In surprise move, Blue Jays take teen in Rule 5

Blue Jays confident in 18-year-old, who has never pitched above Rookie level

December 13th, 2018

LAS VEGAS -- The Blue Jays gained one prospect, but they lost two others as the annual Winter Meetings came to a close Thursday morning with an eventful Rule 5 Draft.
Toronto picked right-hander Elvis Luciano from the Royals with the 10th overall pick, despite the fact that he is 18 years old and has never pitched above Rookie ball. The Blue Jays also lost a pair of promising pitchers, as Jordan Romano went to the White Sox and Travis Bergen went to the Giants.
The Blue Jays will pay the Royals $100,000 for Luciano, and he must remain on Toronto's 25-man roster for the entire 2019 season, or else he'll be offered back to Kansas City for $50,000. That might seem like a stretch for a guy who has never pitched a full professional season, but the Blue Jays have gone with a high-risk, high-reward approach.
"Elvis is an exciting young arm that we've done a lot of work on and feel that any time you can acquire someone who has the chance to be a Major League starting pitcher, or a significant chance to be that, based on our projections, based on our scout looks," Blue Jays general manager Ross Atkins said.
"The work that we did on him, these types of attributes are hard to acquire. The age, there are pluses and minuses to that. The pluses are the upside, the very high ceiling. The minuses are the risk and the unknown in how little he has pitched."
Luciano was available in this year's draft because of an odd loophole. Atkins didn't get into many specifics, but he said that Luciano's contract was voided earlier in his career because of a health issue.

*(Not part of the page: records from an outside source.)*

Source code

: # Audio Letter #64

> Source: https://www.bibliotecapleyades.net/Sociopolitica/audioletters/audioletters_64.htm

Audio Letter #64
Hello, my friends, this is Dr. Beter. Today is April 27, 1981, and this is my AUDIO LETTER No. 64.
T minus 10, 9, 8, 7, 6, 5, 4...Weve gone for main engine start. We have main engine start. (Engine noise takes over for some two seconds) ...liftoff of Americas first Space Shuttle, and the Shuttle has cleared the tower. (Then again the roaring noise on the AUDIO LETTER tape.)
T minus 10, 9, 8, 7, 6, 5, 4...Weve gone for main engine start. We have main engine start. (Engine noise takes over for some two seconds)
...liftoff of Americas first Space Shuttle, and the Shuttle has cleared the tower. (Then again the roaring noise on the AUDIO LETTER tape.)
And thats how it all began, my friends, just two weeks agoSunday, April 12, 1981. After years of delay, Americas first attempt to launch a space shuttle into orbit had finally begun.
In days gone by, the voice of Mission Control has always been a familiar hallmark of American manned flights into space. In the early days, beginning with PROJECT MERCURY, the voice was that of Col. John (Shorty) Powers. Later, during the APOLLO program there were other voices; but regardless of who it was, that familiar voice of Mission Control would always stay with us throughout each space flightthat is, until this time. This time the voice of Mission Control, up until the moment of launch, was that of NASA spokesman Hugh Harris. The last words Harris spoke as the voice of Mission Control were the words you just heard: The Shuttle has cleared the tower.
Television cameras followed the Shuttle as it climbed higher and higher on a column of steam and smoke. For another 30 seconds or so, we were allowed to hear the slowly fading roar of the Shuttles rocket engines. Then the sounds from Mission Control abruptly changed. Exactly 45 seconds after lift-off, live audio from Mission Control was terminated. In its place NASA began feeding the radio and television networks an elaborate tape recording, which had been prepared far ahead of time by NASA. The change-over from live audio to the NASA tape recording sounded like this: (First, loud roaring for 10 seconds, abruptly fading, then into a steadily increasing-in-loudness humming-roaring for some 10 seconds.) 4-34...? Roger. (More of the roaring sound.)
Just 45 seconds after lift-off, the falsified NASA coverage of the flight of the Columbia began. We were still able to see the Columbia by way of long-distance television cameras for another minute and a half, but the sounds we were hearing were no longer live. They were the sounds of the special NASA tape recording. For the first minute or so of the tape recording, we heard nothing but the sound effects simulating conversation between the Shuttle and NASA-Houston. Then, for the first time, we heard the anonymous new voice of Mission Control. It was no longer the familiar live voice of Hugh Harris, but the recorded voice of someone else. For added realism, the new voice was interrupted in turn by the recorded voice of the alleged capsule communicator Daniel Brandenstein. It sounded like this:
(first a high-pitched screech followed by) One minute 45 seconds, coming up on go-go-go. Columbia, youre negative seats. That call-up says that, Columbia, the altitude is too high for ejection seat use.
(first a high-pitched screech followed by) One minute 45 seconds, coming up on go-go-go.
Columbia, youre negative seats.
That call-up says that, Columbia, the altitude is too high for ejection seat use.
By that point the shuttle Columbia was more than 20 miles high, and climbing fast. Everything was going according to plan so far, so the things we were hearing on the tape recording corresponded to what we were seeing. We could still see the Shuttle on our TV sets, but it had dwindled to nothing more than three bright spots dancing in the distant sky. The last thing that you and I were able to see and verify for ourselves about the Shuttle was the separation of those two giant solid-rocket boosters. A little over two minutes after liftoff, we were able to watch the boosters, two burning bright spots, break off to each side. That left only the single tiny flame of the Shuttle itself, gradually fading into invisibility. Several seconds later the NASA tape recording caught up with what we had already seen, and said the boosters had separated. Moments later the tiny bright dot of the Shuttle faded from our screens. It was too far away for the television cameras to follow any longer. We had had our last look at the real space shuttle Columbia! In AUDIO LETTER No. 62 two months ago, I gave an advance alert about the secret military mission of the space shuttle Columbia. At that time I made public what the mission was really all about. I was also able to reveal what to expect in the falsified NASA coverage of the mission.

The Blue Jays did not disclose what the issue was, but it made Luciano available a lot sooner than other Rule 5 candidates.
The issue here is that Luciano doesn't even turn 19 until after the start of Spring Training. If he cracks the Opening Day roster, he would become the youngest pitcher in franchise history. In most cases, there would be concern that rushing this type of pitcher to the big leagues would cause serious damage to his overall development, but the Blue Jays seem to think that he is up for the challenge.
When the Blue Jays announced the pick, there was some initial speculation that a side deal might be in the works to keep Luciano in Toronto's system without having to place him on the 25-man roster. That does not appear to be the case.
"We wouldn't have taken him if we didn't think he had the stuff to [pitch in the Majors right away]," Atkins said.
"The stuff projects very well objectively and subjectively, so it will be a good opportunity for him. Our hope is that he is facing and facing some of the better hitters in the game, and what an incredible challenge that will be. And we'd love to see that happen."
Romano was ranked Toronto's No. 28 prospect by MLB Pipeline. He spent most of last season with Double-A New Hampshire, where the 25-year-old went 11-8 with a 4.13 ERA over 137 1/3 innings. Romano projects as a starter long term, but the White Sox will likely slot him into the bullpen as a possible long reliever, similar to what the Blue Jays did with in 2016.
Bergen wasn't ranked on Toronto's list of top prospects, but he was certainly trending in that direction. The 25-year-old lefty split last season with Class A Advanced Dunedin and New Hampshire, and he allowed just 12 runs (six earned) over 56 2/3 innings. The product of Kennesaw State likely will compete for a job out of the Giants' bullpen as a lefty reliever, which is something the Blue Jays severely lack.
"Not surprised," Atkins said. "Jordan cleared last year through the Draft. I think with Travis Bergen, the year that he had, from a performance standpoint, both guys are exceptional teammates, exceptionally hardworking, and teams did a great job in scouting them.
"We do a lot of second-, third- and fourth-guessing before we get to today. We were aware of the risks not protecting and ultimately prepared for that."